BEGIN Input data

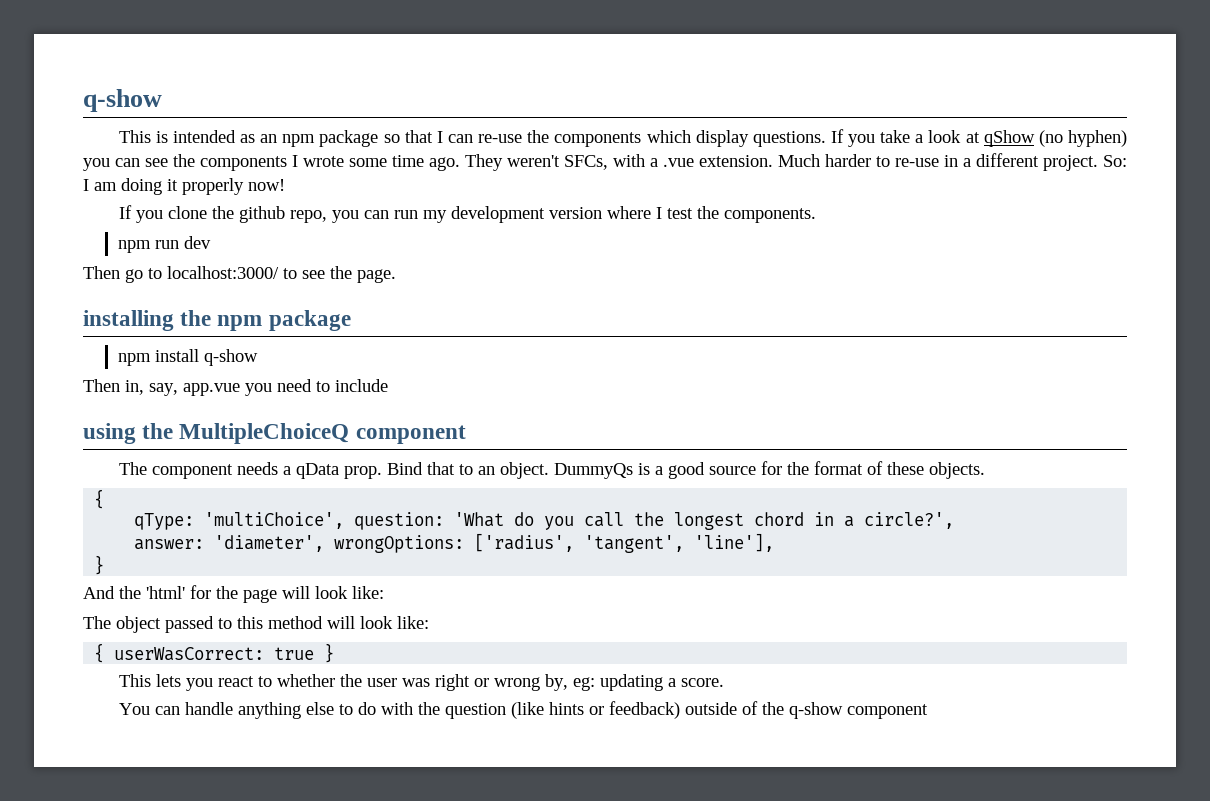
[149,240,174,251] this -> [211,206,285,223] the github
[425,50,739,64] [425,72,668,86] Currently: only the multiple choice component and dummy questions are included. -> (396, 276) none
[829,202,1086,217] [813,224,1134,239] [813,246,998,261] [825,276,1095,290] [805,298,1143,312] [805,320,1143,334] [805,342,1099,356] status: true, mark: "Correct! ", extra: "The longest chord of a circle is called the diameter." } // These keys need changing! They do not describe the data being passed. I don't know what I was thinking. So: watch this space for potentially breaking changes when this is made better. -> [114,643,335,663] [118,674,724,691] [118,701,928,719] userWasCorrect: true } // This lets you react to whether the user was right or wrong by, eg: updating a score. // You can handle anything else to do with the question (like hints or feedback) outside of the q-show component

END Input data
BEGIN Input data

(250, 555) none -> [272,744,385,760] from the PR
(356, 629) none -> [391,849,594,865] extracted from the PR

END Input data

Exercise aim: Return each line of the entries that holds the string "from".

Task solution:
(250, 555) none -> [272,744,385,760] from the PR
(356, 629) none -> [391,849,594,865] extracted from the PR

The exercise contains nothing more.